Thatcher Cutting up Britain (c) Spitting Image

The behind the scenes reflections dotted through the exhibition are a treat. We learn how the puppets were made, from writers’ room and preliminary sketches, through modelling and moulding, to injecting foam latex, baking and constructing fibre glass skulls. “The challenge was that the caricatures had to work in three dimensions as puppets, the mouth open and close properly, and the heads to be done, from drawing to finished clay, in two and a half days” Pablo Bach, one of the makers, is quoted as saying.

As the operation grew, production moved to the Docklands, where puppets were produced on a grand scale in an old rum and banana factory. “This is the first caricature sweatshop in the world” Law said in an interview in 1985, which is included in the Arena documentary, while Fluck reflected they were never short of puppeteers – “find one puppeteer and ten will come knocking on your door.”
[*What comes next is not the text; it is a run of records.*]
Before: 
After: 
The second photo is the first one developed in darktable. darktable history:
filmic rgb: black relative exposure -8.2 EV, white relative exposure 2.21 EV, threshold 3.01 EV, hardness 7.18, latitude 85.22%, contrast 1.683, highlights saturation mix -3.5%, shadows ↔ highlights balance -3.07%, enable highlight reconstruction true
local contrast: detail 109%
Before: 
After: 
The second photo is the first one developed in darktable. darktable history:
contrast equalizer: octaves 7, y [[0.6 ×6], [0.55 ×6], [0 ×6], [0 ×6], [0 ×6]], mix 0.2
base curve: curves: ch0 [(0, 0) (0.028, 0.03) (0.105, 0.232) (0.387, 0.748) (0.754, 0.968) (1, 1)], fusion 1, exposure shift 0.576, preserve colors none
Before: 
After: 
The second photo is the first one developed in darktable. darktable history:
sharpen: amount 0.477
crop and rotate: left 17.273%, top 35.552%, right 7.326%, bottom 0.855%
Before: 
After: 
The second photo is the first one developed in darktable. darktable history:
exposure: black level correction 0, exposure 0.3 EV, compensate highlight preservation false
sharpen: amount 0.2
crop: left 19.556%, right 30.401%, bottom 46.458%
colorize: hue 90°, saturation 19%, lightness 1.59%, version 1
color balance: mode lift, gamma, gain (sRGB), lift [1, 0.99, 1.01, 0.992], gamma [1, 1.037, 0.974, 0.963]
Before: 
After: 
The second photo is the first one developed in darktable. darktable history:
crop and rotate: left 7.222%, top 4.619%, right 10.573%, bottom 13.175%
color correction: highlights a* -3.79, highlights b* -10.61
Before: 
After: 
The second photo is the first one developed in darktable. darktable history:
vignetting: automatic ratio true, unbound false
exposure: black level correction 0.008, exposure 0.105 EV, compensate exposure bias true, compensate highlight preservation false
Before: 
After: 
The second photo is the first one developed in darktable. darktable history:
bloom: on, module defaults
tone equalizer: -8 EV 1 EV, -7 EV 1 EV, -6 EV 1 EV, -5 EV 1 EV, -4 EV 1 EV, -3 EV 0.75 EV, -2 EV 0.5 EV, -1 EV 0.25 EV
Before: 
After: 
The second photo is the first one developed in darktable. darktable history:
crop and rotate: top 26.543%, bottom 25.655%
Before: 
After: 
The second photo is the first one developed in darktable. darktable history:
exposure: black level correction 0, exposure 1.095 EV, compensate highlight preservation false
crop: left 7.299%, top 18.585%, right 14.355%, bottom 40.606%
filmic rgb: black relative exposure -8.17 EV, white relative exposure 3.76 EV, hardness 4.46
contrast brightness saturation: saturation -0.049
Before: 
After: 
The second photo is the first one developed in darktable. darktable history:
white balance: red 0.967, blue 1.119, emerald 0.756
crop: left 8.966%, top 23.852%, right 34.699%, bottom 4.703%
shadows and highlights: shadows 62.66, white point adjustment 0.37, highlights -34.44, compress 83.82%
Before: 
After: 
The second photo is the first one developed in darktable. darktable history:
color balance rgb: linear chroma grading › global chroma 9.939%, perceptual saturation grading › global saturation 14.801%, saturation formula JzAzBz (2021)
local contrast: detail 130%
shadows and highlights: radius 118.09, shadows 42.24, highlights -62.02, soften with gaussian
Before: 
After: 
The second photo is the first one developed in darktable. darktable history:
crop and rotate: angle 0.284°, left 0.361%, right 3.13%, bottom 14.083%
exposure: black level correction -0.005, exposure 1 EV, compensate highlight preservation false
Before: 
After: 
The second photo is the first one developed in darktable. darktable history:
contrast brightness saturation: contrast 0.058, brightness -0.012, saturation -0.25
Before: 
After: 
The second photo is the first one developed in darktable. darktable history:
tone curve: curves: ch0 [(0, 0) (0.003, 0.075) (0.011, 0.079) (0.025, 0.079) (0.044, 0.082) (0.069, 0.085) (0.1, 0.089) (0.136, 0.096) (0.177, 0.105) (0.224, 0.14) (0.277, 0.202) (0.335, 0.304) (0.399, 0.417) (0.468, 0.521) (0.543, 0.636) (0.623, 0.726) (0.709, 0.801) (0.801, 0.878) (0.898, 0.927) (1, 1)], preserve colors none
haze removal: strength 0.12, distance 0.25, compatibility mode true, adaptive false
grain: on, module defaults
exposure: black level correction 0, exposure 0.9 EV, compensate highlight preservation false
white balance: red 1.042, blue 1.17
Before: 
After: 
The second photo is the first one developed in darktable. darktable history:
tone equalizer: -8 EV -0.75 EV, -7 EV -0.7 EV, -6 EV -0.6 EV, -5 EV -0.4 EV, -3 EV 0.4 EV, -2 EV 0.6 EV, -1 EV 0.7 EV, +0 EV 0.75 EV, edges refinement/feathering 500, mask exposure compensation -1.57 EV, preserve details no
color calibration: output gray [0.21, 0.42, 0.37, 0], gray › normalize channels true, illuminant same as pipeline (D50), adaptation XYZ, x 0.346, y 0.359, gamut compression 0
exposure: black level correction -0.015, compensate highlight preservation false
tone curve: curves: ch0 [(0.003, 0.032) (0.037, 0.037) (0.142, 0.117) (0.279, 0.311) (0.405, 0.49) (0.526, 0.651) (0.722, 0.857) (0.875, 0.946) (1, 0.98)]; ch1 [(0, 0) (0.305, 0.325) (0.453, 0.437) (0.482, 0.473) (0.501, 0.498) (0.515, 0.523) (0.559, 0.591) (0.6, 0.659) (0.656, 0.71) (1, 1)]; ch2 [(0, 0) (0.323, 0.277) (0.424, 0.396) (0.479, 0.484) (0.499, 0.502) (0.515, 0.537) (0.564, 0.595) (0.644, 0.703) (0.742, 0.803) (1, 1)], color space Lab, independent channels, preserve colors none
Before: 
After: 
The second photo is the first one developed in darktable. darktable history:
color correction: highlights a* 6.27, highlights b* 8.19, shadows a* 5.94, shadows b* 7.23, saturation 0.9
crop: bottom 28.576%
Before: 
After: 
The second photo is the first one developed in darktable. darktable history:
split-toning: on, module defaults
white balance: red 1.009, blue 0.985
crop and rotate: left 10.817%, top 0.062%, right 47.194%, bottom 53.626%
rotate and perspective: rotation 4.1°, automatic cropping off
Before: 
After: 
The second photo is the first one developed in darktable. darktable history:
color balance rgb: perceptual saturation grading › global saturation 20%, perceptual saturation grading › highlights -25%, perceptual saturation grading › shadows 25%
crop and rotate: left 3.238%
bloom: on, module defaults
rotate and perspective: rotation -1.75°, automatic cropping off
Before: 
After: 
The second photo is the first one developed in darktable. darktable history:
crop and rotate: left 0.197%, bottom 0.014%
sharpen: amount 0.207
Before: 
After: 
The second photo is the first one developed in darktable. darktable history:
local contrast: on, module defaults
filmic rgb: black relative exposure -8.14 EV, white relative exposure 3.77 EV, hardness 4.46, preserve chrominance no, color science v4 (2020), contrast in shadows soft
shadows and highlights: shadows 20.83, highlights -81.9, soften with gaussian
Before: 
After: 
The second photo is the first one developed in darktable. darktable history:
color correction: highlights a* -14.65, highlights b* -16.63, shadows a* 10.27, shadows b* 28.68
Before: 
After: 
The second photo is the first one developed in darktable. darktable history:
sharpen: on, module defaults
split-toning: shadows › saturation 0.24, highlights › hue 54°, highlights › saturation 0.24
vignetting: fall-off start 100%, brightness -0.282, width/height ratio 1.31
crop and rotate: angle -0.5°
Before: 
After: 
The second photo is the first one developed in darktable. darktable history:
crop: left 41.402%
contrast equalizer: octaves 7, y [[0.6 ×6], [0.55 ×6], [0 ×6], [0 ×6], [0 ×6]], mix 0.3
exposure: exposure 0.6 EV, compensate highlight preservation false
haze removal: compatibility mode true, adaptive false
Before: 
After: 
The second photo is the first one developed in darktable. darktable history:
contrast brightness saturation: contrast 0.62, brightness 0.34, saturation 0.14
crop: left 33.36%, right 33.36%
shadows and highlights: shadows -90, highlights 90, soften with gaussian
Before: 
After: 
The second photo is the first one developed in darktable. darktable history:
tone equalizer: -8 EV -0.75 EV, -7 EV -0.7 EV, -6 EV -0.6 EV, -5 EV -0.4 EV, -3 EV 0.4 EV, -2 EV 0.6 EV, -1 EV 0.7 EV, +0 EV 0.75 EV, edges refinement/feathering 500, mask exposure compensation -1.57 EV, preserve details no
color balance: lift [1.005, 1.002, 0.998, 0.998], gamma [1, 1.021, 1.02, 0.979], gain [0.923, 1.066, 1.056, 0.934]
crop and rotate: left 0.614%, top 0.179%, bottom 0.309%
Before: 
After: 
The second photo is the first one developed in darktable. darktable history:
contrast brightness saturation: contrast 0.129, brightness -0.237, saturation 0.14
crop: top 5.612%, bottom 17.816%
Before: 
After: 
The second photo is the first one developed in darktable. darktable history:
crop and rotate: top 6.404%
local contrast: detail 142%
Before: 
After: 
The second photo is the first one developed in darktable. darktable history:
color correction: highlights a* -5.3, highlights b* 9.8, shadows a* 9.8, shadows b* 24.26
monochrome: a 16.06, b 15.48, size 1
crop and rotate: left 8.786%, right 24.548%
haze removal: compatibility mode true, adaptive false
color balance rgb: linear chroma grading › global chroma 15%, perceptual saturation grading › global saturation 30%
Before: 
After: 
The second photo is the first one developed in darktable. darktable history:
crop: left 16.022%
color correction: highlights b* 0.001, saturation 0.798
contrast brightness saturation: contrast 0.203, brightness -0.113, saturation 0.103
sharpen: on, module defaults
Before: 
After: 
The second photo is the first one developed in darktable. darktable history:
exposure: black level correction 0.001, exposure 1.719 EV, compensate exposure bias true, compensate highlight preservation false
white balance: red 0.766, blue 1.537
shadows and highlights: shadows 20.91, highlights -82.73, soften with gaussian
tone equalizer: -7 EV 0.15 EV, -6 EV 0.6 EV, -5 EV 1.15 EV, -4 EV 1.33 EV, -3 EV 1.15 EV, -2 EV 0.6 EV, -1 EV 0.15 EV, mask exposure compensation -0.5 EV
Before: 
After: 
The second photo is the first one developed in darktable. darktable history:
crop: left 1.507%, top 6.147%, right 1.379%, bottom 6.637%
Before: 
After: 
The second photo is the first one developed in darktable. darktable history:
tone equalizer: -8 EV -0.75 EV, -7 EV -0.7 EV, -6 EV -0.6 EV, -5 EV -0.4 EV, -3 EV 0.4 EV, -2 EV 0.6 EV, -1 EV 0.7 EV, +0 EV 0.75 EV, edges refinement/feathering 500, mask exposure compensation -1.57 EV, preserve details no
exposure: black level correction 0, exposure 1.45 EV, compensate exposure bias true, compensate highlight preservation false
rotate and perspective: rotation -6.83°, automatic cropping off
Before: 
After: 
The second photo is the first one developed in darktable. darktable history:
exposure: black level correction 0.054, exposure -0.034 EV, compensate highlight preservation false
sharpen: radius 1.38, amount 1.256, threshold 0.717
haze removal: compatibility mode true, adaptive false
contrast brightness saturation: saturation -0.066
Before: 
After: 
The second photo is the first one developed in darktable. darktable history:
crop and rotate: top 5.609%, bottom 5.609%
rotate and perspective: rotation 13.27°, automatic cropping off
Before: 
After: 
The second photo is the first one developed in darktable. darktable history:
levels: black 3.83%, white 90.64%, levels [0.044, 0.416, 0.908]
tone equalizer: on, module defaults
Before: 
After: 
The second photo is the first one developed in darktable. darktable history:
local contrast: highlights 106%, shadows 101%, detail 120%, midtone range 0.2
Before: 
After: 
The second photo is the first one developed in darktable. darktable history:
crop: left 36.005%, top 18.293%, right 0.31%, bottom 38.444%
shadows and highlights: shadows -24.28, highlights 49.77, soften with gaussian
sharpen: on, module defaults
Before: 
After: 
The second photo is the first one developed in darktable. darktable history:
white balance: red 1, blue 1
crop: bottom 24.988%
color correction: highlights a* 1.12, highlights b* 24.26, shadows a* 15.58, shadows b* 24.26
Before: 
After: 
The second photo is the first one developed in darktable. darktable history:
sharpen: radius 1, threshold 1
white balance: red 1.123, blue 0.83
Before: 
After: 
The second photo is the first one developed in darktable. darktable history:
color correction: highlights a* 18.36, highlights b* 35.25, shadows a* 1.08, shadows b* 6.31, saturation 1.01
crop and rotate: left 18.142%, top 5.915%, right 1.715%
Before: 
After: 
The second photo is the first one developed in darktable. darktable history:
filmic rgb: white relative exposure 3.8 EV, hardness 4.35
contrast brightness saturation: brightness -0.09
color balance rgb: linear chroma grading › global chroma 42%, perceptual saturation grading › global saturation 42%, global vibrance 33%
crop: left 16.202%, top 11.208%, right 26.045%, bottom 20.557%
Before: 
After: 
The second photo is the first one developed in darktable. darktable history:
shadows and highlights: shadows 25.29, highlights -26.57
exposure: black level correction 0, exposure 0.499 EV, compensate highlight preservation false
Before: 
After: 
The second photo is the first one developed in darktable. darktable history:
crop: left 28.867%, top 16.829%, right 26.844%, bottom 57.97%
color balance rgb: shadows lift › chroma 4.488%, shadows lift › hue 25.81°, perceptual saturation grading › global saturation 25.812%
It wasn’t the easiest show to work for. Most of the puppets were heavy and needed three to four operators; the pace was fast and the hours stretched long into the night. The large team produced an impressive body of work – 18 series, broadcast over 12 years. If you have the time, you can watch the shows playing back-to-back in the exhibition.

The long list of now famous comic talents associated with Spitting Image includes Ian Hislop, Harry Enfield, Steve Coogan, Rory Bremner, Hugh Dennis and Alistair McGowan. But neither UK comedy or puppetry have continued to be so satirical. The show’s original creators felt that times changed and their work lost its impact. “Politicians have become more bland and the Royals out satired us – they made us redundant” said Roger Law in 1996.

Is UK puppetry political any more? It certainly can be, although it will perhaps never again reach such huge audiences. But elsewhere the Spitting Image legacy lives a little larger, with programmes like the XYZ Show in Kenya and ZANEWS in South Africa, and Top Goon, a finger puppet series about the Syrian president.